● **Work to complete**
Please restate all of the records word for word, setting the pictures aside.

● **Entries shown**
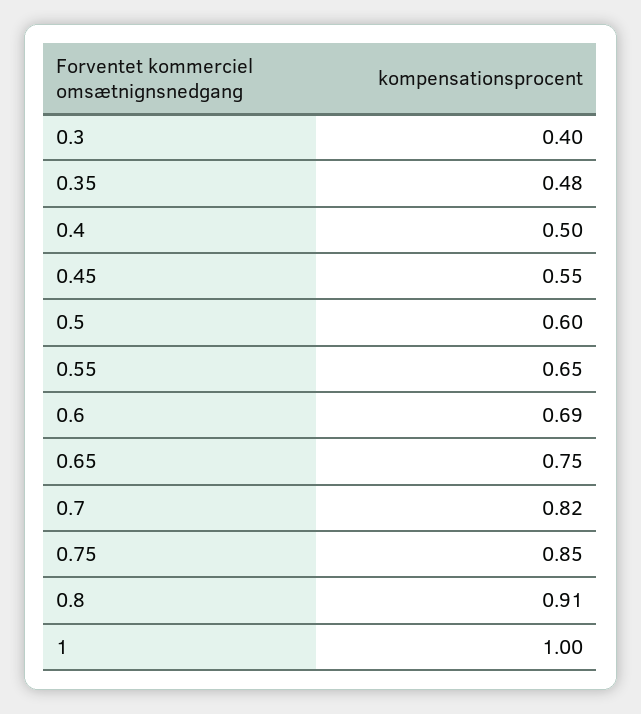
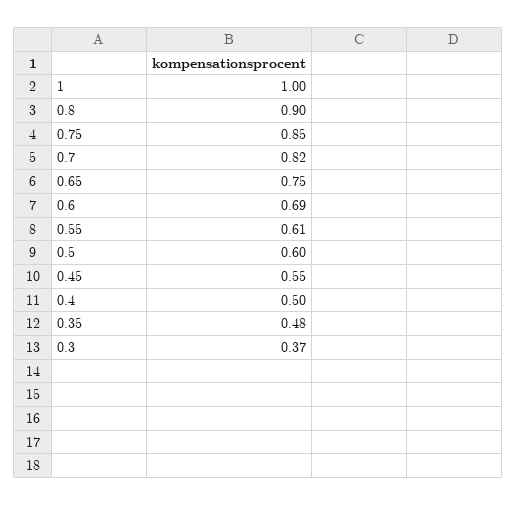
  {
-   "0.3": 0.4,
+   "0.3": 0.37,
    "0.35": 0.48,
    "0.4": 0.5,
    "0.45": 0.55,
    "0.5": 0.6,
-   "0.55": 0.65,
+   "0.55": 0.61,
    "0.6": 0.69,
    "0.65": 0.75,
    "0.7": 0.82,
    "0.75": 0.85,
-   "0.8": 0.91,
+   "0.8": 0.9,
    "1": 1
  }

● **Written solution**
  {
-   "0.3": 0.4,
+   "0.3": 0.37,
    "0.35": 0.48,
    "0.4": 0.5,
    "0.45": 0.55,
    "0.5": 0.6,
-   "0.55": 0.65,
+   "0.55": 0.61,
    "0.6": 0.69,
    "0.65": 0.75,
    "0.7": 0.82,
    "0.75": 0.85,
-   "0.8": 0.91,
+   "0.8": 0.9,
    "1": 1
  }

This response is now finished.